Page extract START

RT.com
02 Jun 2025, 16:15 GMT+10
Pyongyang says the paper demonizes legitimate relations between sovereign states
North Korea has slammed a report by a Western sanctions monitoring group's on its ties with Russia, calling it a "political provocation." Cooperation with Moscow is a "legitimate exercise of the DPRK's sovereign rights," Pyongyang has insisted.
The report was released last week by the Multilateral Sanctions Monitoring Group (MSMT), created by the US and South Korea to monitor enforcement of UN sanctions against North Korea.
It alleges "illegal" military cooperation between Moscow and Pyongyang, including purported arms transfers from North Korea to Russia, troop deployments and training, excess petroleum shipments, and financial coordination.
Citing data from its 11 members and open-source intelligence, the report claims these actions violate UN Security Council resolutions aimed at curbing North Korea's nuclear and missile programs.
Pyongyang considers the MSMT report a "hostile act" and the organization a "ghost group without any legitimacy" and a "political tool" operating "according to the geopolitical interests of the West."
"The hostile acts of the MSMT... are a flagrant violation of the international legal principles of sovereign equality and non-interference in internal affairs and a mockery of the fair and just international community," the country's Foreign Affairs Ministry said in its statement on Sunday, as cited by the Korean Central News Agency (KCNA). The ministry called the report a fabrication and denounced it as politically biased and "provocative."
Military cooperation between Moscow and Pyongyang is "aimed at protecting the sovereignty, territorial integrity, and security interests" of the countries and "ensuring peace and stability in the Eurasian region," the ministry claimed. It stressed that it is a "legitimate exercise of sovereign rights" of both countries in accordance with the UN Charter.
Moscow has not yet commented on the MSMT report.
In June 2024, Russia and North Korea signed the Comprehensive Strategic Partnership Agreement, which includes a clause providing for military and other assistance in the event of armed invasion of either side. Several weeks later, South Korean and US media reported the deployment of North Korean troops to Russia's Kursk Region, which at the time was under Ukrainian attack. Moscow and Pyongyang confirmed the military presence in late April after Russian forces declared the region fully liberated.
The MSMT group was created last October after the disbandment of the UN Panel of Experts on DPRK, which had monitored the implementation of UN sanctions on North Korea until a Russian veto ended its mandate. Russian Foreign Ministry spokeswoman Maria Zakharova at the time called MSMT "illegal," saying it was created by "uninvited enthusiasts bypassing the UN Security Council" who "demonstrate blatant disregard for international law."

Page extract END

Problems and tasks |
a: According to the news article, which two countries created the Multilateral Sanctions Monitoring Group?
b: From the news article, extract the passage from "In June 2024, Russia" up to and including "region fully liberated.", word for word.
c: Decide whether each statement agrees with the news article, answering yes or no and quoting the words of the article that settle it. (i) Moscow has commented on the MSMT report. (ii) Russia and North Korea signed the Comprehensive Strategic Partnership Agreement in June 2024. (iii) The MSMT report cites data from 11 members.

Record extracts START

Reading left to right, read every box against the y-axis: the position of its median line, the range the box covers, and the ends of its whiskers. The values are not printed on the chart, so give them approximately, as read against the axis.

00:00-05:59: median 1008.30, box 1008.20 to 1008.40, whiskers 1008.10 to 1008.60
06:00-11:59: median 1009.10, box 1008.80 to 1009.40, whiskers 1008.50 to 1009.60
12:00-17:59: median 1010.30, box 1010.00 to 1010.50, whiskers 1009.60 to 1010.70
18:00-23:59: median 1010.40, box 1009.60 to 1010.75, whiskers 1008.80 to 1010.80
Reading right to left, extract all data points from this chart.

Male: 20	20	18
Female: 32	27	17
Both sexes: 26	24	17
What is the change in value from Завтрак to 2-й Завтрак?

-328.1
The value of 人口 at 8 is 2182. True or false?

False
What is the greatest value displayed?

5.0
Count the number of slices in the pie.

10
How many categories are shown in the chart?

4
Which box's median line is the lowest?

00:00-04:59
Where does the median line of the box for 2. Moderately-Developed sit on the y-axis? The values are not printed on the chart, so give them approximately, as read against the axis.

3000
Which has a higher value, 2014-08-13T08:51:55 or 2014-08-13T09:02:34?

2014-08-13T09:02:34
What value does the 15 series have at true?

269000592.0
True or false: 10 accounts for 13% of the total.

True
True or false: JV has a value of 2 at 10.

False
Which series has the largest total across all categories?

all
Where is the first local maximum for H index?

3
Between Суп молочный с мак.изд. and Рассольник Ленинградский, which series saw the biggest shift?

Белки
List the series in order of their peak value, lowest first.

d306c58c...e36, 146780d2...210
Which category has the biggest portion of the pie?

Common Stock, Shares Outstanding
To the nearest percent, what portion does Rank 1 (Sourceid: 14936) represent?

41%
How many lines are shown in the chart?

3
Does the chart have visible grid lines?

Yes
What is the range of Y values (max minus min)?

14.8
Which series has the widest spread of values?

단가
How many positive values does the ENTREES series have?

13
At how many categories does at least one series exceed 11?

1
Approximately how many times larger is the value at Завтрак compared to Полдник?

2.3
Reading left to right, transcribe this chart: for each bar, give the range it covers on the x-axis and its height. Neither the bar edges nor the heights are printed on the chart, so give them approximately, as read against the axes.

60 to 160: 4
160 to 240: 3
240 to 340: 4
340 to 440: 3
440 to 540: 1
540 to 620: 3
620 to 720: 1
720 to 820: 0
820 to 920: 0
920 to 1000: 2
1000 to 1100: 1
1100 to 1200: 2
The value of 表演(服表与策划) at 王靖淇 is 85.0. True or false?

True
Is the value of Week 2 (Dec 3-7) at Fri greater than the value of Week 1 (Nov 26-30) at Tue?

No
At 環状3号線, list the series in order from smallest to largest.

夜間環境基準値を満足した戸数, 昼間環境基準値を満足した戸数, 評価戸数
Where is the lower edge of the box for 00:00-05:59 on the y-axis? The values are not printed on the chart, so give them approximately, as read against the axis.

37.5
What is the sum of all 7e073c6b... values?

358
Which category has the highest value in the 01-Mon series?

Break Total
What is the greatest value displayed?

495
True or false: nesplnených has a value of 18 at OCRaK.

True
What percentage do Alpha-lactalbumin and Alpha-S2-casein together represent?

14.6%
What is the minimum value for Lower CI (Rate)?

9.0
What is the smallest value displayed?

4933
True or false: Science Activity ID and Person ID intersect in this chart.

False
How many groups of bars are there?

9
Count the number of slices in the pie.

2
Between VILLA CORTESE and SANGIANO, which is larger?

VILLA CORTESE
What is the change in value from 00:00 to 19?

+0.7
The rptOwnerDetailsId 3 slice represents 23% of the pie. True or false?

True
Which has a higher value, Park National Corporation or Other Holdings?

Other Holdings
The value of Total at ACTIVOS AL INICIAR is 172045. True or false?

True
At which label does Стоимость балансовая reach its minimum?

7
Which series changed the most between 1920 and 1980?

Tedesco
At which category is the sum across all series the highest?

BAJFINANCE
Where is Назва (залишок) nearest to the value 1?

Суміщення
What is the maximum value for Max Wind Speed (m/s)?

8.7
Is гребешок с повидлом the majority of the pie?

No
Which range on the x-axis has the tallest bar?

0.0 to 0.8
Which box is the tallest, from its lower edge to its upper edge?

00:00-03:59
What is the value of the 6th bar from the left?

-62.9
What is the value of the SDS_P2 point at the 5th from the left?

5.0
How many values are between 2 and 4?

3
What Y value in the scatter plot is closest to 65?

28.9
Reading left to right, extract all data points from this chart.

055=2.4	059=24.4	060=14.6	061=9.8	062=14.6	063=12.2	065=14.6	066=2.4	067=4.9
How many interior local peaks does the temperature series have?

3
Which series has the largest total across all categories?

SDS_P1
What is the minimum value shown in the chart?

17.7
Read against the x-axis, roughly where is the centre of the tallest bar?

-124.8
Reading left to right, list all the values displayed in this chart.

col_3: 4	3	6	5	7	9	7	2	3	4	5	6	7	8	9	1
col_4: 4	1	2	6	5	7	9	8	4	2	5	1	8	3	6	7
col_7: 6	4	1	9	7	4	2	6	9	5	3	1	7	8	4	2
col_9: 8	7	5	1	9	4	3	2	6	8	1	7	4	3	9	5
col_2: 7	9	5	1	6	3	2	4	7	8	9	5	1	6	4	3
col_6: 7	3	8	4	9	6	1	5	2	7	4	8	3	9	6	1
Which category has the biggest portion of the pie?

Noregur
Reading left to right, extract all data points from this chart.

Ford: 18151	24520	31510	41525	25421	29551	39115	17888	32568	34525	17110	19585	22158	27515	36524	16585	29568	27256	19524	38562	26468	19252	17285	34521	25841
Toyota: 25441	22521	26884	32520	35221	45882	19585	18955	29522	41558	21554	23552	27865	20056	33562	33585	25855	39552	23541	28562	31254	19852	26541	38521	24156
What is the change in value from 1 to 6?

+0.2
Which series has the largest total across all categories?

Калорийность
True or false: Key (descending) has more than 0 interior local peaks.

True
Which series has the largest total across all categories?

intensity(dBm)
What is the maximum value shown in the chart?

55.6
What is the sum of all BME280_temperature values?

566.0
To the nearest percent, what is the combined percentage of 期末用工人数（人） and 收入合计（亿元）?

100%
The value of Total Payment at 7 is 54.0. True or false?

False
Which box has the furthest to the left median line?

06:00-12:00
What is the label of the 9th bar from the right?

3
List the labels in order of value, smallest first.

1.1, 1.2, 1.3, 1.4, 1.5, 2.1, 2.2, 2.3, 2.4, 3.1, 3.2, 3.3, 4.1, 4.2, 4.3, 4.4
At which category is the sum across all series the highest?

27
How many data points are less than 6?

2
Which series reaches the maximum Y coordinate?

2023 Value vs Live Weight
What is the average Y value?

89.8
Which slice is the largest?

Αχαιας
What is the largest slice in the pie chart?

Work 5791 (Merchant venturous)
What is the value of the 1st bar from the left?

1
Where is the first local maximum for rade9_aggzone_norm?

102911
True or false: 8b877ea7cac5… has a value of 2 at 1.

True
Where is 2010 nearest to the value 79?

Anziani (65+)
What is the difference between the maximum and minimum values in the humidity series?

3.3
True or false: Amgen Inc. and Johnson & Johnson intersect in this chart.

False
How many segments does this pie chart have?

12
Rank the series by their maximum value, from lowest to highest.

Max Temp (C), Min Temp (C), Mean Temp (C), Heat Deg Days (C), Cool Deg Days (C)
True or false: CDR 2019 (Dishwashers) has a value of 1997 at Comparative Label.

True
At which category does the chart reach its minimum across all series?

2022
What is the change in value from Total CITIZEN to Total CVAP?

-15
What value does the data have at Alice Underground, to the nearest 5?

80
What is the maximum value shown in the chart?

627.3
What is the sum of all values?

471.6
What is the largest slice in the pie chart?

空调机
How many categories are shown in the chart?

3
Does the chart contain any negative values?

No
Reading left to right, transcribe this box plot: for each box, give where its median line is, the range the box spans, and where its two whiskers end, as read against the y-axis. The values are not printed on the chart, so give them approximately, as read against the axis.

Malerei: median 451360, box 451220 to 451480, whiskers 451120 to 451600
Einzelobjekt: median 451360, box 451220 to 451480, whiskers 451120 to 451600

Record extracts END

Answers below |
a: The US and South Korea created it.

b:
In June 2024, Russia and North Korea signed the Comprehensive Strategic Partnership Agreement, which includes a clause providing for military and other assistance in the event of armed invasion of either side. Several weeks later, South Korean and US media reported the deployment of North Korean troops to Russia's Kursk Region, which at the time was under Ukrainian attack. Moscow and Pyongyang confirmed the military presence in late April after Russian forces declared the region fully liberated.

c:
(i) No: "Moscow has not yet commented on the MSMT report."
(ii) Yes: "In June 2024, Russia and North Korea signed the Comprehensive Strategic Partnership Agreement"
(iii) Yes: "Citing data from its 11 members and open-source intelligence"